The new week started with mortgage rates going higher, but today, mortgage rates went even higher. This happened after the Fed announced that there will be slow bond buying. This announcement became a trigger of a potential volatile rate, which didn’t come as a surprise.
When the economy crashed in 2008, the Fed started buying mortgage bonds in 2009 to keep rates low, and ever since, they have been doing that since then. For an investor, a bond pays a rate of return, and the rate is ties to a bond’s price. If you reduce the buying rate of a bond, the rate of return will be higher, and if you pay more for a bond, the rate of return will be lower.
Since 2009, the Fed have always tried to taper off bond buying to reduce rate, but after the announcement to start tapering soon, plans to buy more bonds has been dropped, and this is one of the reasons mortgage rates have been rising since the week.
Before now, there have been certain misconceptions about the Fed setting & changing mortgage rates. This assumption is only true when it comes to Home Equity Lines of Credit, and even at that, the Fed only changes the policy rate, and not set the rate. The HELOC lenders does that. For example, the Fed kept its policy rate unchanged, but the mortgage rate still jumped by .125% in 30yr fixed terms, which is huge.
To many, the timing and decision of this change regarding bonds buying programs is questionable, especially for the mortgage market. However, Fed members were more concerned about the outlook of future price rate hikes. This means there will be more discussions about tapering of Fed’s bond buying programs. Fed Chair Powell confirmed after the announcement that the Fed had taken huge steps in discussing tapering.

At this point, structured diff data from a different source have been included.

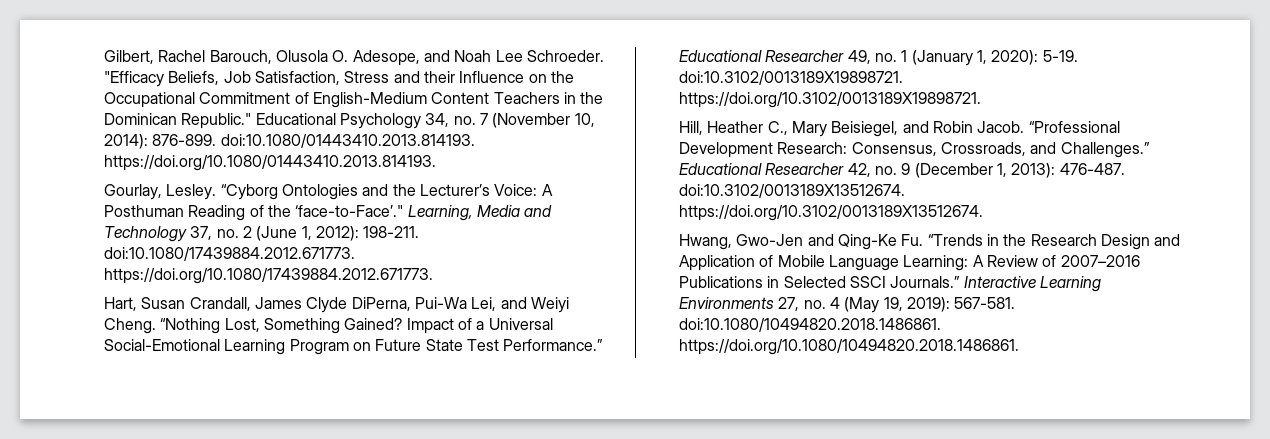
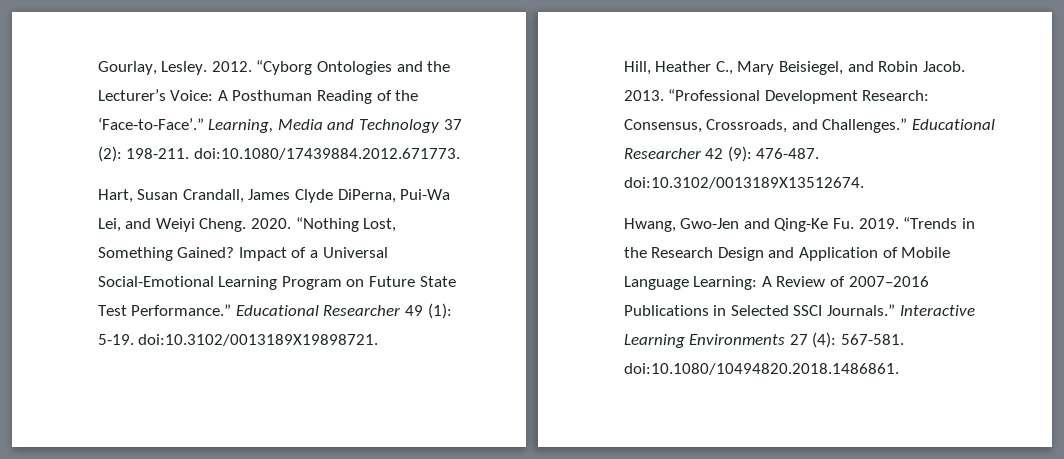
[104,50,604,66] [104,71,574,87] [104,92,604,108] [104,113,595,129] [104,134,475,149] [104,155,437,171] Gilbert, Rachel Barouch, Olusola O. Adesope, and Noah Lee Schroeder. "Efficacy Beliefs, Job Satisfaction, Stress and their Influence on the Occupational Commitment of English-Medium Content Teachers in the Dominican Republic." Educational Psychology 34, no. 7 (November 10, 2014): 876-899. doi:10.1080/01443410.2013.814193. https://doi.org/10.1080/01443410.2013.814193. // -> (97, 68) none
(217, 192) none -> [211,61,252,72] 2012.
[295,205,404,217] ‘face-to-Face’." -> [97,117,204,130] ‘Face-to-Face’.”
[190,226,359,241] 37, no. 2 (June 1, 2012): -> [443,119,462,130] [97,146,122,162] 37 (2):
[104,268,434,284] https://doi.org/10.1080/17439884.2012.671773. -> (460, 154) none
(157, 326) none -> [250,218,291,229] 2020.
[847,50,1039,66] 49, no. 1 (January 1, 2020): -> [404,303,452,319] 49 (1):
[679,92,982,108] https://doi.org/10.3102/0013189X19898721. -> (379, 340) none
(1025, 127) none -> [623,90,664,101] 2013.
[847,163,1056,178] 42, no. 9 (December 1, 2013): -> [705,146,752,162] 42 (9):
[679,205,984,221] https://doi.org/10.3102/0013189X13512674. -> (864, 183) none
(924, 240) none -> [858,218,899,229] 2019.
[778,297,950,313] 27, no. 4 (May 19, 2019): -> [789,332,837,348] 27 (4):
[679,339,1020,355] https://doi.org/10.1080/10494820.2018.1486861. -> (899, 369) none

Bond market participants think that the Fed tapering of bond buying could happen before the end of the year. However, they are surprised that this decision took place in the middle of the year.
What is the further implication of this announcement for the mortgage market in upcoming years?
We can only hope that the rate doesn’t get higher. Considering the strong showing of the market since the beginning of the week, it remains to be seen if the mortgage hike is a beginning of an ongoing upward trend. We could possibly witness such a trend in the upcoming days, but we can only hope for a sustained momentum, at least before Fall, when the Fed decides the next big thing to do about the economy.
For homebuyers, it’s unlikely that rates will go lower. If you’re saving up to buy a home costing $400,000, with today’s spike in mortgage rate, you will spend more. This will break buyer’s budget, but one question still remains unsolved, will the spike in mortgage rate continue?